Oil up 10% and could hit $100 a barrel, analysts say as Middle East descends into chaos


Brent crude rose 10% to around $80 a barrel on Sunday, oil traders said, while analysts predicted prices could rise as high as $100 after US and Israeli attacks on Iran plunged the Middle East into a new war.

The main driver of this market volatility is the critical Strait of Hormuz. Ajay Parmar, director of energy and refining at ICIS, said: “While military strikes in themselves support oil prices, the key factor here is the closure of the Strait of Hormuz.”

Most tanker owners, oil majors and trading houses have suspended shipments of crude oil, fuel and liquefied natural gas through the Strait of Hormuz, trading sources said, after Tehran warned ships not to pass through the waterway. More than 20% of the world's oil is transported through the Strait of Hormuz.

“We expect prices to open (after the weekend) much closer to $100 a barrel and perhaps surpass that level if we see a prolonged Strait cutoff,” Parmar said.

Middle East leaders have warned Washington that a war against Iran could lead oil prices to jump above $100 a barrel, said RBC analyst Helima Croft. Barclays analysts also said prices could hit $100.

Cargo ships and tankers are seen off the coastal city of Fujairah in the Strait of Hormuz in the northern emirate on February 25, 2026. (Photo by Giuseppe CACACE/AFP via Getty Images) (AFP via Getty Images)

Oil producers group OPEC+ agreed on Sunday to increase output by 206,000 barrels per day (bpd) from April, a modest increase that represents less than 0.2% of global demand.
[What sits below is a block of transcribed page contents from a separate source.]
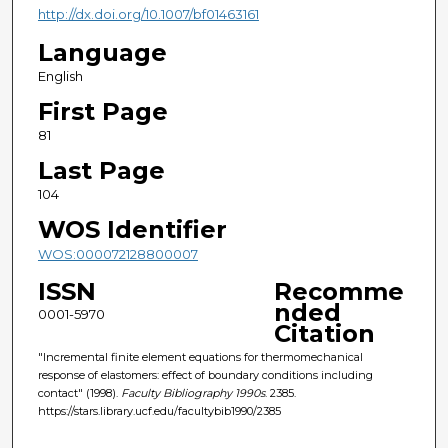
http://dx.doi.org/10.1007/bf01463161
Language
English
First Page
81
Last Page
104
WOS Identifier
WOS:000072128800007
ISSN
Recomme
nded
0001-5970
Citation
"Incremental finite element equations for thermomechanical
response of elastomers: effect of boundary conditions including
contact" (1998).
Faculty Bibliography 1990s
. 2385.
https://stars.library.ucf.edu/facultybib1990/2385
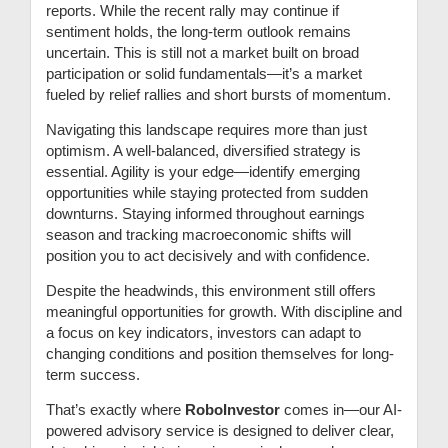
reports. While the recent rally may continue if
sentiment holds, the long-term outlook remains
uncertain. This is still not a market built on broad
participation or solid fundamentals—it’s a market
fueled by relief rallies and short bursts of momentum.
Navigating this landscape requires more than just
optimism. A well-balanced, diversified strategy is
essential. Agility is your edge—identify emerging
opportunities while staying protected from sudden
downturns. Staying informed throughout earnings
season and tracking macroeconomic shifts will
position you to act decisively and with confidence.
Despite the headwinds, this environment still offers
meaningful opportunities for growth. With discipline and
a focus on key indicators, investors can adapt to
changing conditions and position themselves for long-
term success.
That’s exactly where
RoboInvestor
comes in—our AI-
powered advisory service is designed to deliver clear,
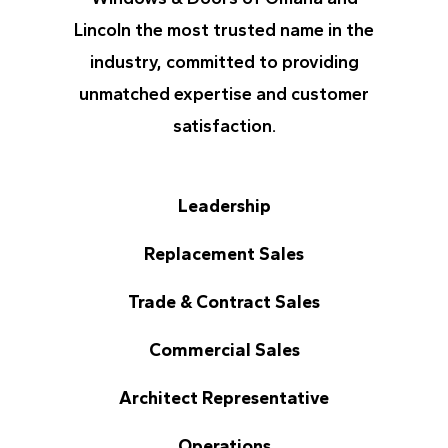
Lincoln the most trusted name in the
industry, committed to providing
unmatched expertise and customer
satisfaction.
Leadership
Replacement Sales
Trade & Contract Sales
Commercial Sales
Architect Representative
Operations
While some alternative infrastructure could be used to bypass the Strait of Hormuz, the net impact of its closure would be a loss of between 8 million and 10 million bpd of crude oil supply even after diverting some flows through Saudi Arabia's East-West pipeline and the Abu Dhabi pipeline, said Rystad energy economist Jorge León.

Rystad expects prices to rise $20 to around $92 a barrel when trading opens.

The Iran crisis also prompted Asian governments and refiners to evaluate oil reserves and alternative shipping routes and supplies.